Enfin, outre la parole et la violence, c’est l’institution du mariage qui ponctue également ce film. Il en est l’ouverture et la clôture. Comme souvent avec Hamaguchi, le mariage n’est pas synonyme de bonheur mais est un catalyseur aux désirs profonds des personnages. Dans I Love Thee for Good, l’héroïne voit ses secrets refaire surface le jour J tandis que dans The Depths, il est le début d’une crise existentielle pour Gil-Su qui se voit abandonné par la mariée le jour de la cérémonie. Dans Friend of the Night, la réception d’un faire-part déclenche un accès de violence en ouverture du film, qui ne nous sera jamais vraiment expliqué. Plus tard, le mariage n’est mentionné que comme l’occasion pour les amis de se retrouver régulièrement quand d’autres se marient. Il ne semble pas nécessaire au jeune homme ou à Nami dans leurs couples respectifs, que ce soit comme preuve d’amour ou comme statut social. Enfin, le film se termine sur la réception du faire-part annonçant le mariage de Nami. Le personnage principal semble de nouveau troublé par la nouvelle, qui concerne cette fois-ci l’union future de son amie proche. Mais derrière cette courte scène, on devine que Nami a fait son chemin thérapeutique face à sa propre culpabilité et qu’elle est peut-être enfin prête à être heureuse.
Loin d’être abouti, notamment en termes techniques, le film parvient cependant à nous faire ressentir un trouble. Celui du personnage principal qui semble être témoin de sa vie plus que d’en être l’acteur, ou encore l’ambiguïté de la relation entre ce dernier et Nami.

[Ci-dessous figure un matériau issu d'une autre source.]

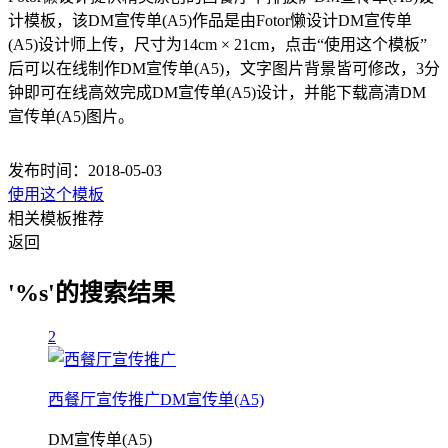
计模板，该DM宣传单(A5)作品是由Fotor懒设计DM宣传单
(A5)设计师上传，尺寸为14cm × 21cm，点击“使用这个模板”
后可以在线制作DM宣传单(A5)，文字图片背景皆可修改，3分
钟即可在线高效完成DM宣传单(A5)设计，并能下载高清DM
宣传单(A5)图片。
发布时间：2018-05-03
使用这个模板
相关模板推荐
返回
'%s'的搜索结果
2
西餐厅宣传推广DM宣传单(A5)
DM宣传单(A5)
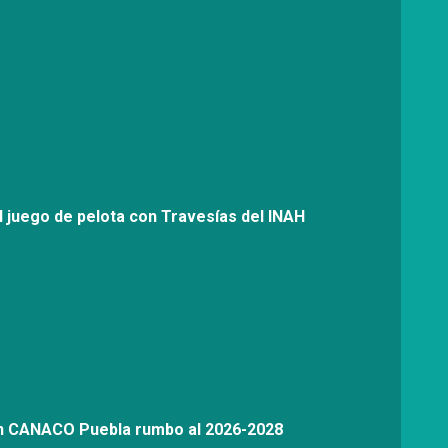
l juego de pelota con Travesías del INAH
on CANACO Puebla rumbo al 2026-2028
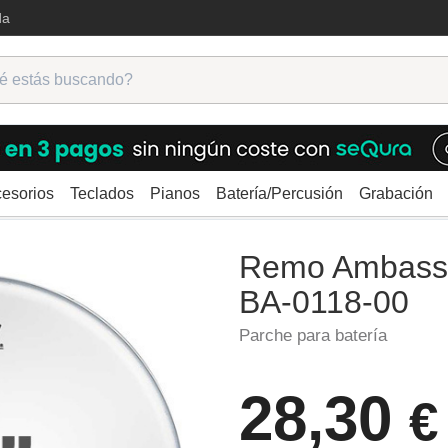
da
esorios
Teclados
Pianos
Batería/Percusión
Grabación
ches
Remo Ambassador Coated 18" BA-0118-00
Remo Ambassa
BA-0118-00
Parche para batería
28,30
€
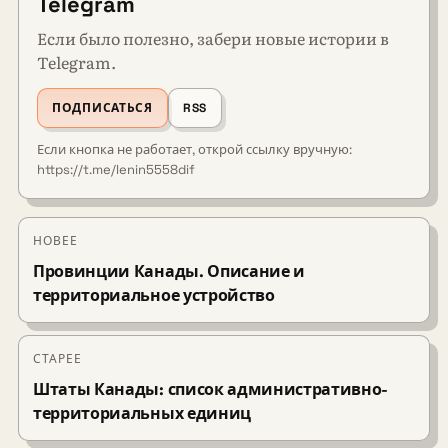
Telegram
Если было полезно, забери новые истории в
Telegram.
ПОДПИСАТЬСЯ
RSS
Если кнопка не работает, открой ссылку вручную:
https://t.me/lenin5558dif
НОВЕЕ
Провинции Канады. Описание и
территориальное устройство
СТАРЕЕ
Штаты Канады: список административно-
территориальных единиц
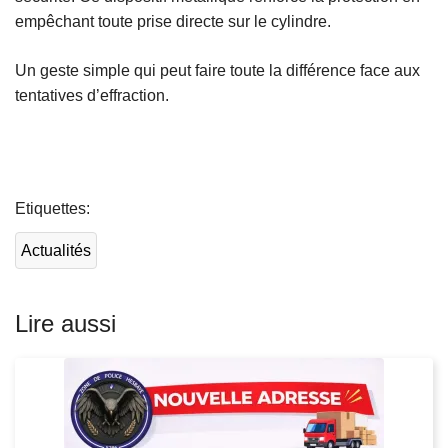
empêchant toute prise directe sur le cylindre.
Un geste simple qui peut faire toute la différence face aux
tentatives d’effraction.
L
ir
Etiquettes
e
l
Actualités
a
s
u
Lire aussi
it
e
à
p
r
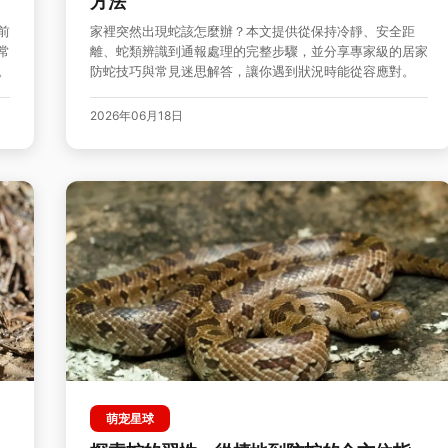
方法
前
家裡突然出現蛇該怎麼辦？本文提供從保持冷靜、安全距
常
離、蛇類辨識到通報處理的完整步驟，並分享專家級的居家
。
防蛇技巧與常見迷思解答，讓你遇到狀況時能從容應對。
2026年06月18日
萌宠星球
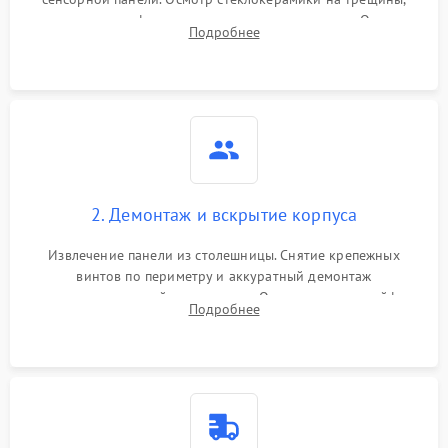
проверка конфорок на равномерность нагрева. Опрос
Подробнее
клиента о симптомах (не включается, не видит посуду,
щелкает).
2. Демонтаж и вскрытие корпуса
Извлечение панели из столешницы. Снятие крепежных
винтов по периметру и аккуратный демонтаж
стеклокерамической поверхности. Отсоединение шлейфов
Подробнее
сенсорного блока для доступа к силовым платам, катушкам
или ТЭНам.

Plus tard, c’est le poids du secret et de la culpabilité que nous ressentirons au moment de la confession de Nami. Comme pour Like Nothing Happened, les bases de l’œuvre de Hamaguchi Ryusuke sont déjà là sous une forme brute : une volonté de raconter les émotions humaines, sans jamais les juger, toujours avec sincérité et bienveillance. Si la forme peut rebuter, car proche du court-métrage étudiant, le fond est assez passionnant quand on s’intéresse à l’œuvre généreuse du cinéaste.
Marie Culadet
Friend of the Night de Hamaguchi Ryusuke. 2005. Japon. Projeté dans le cadre de la rétrospective Hamaguchi Ryusuke à la MCJP.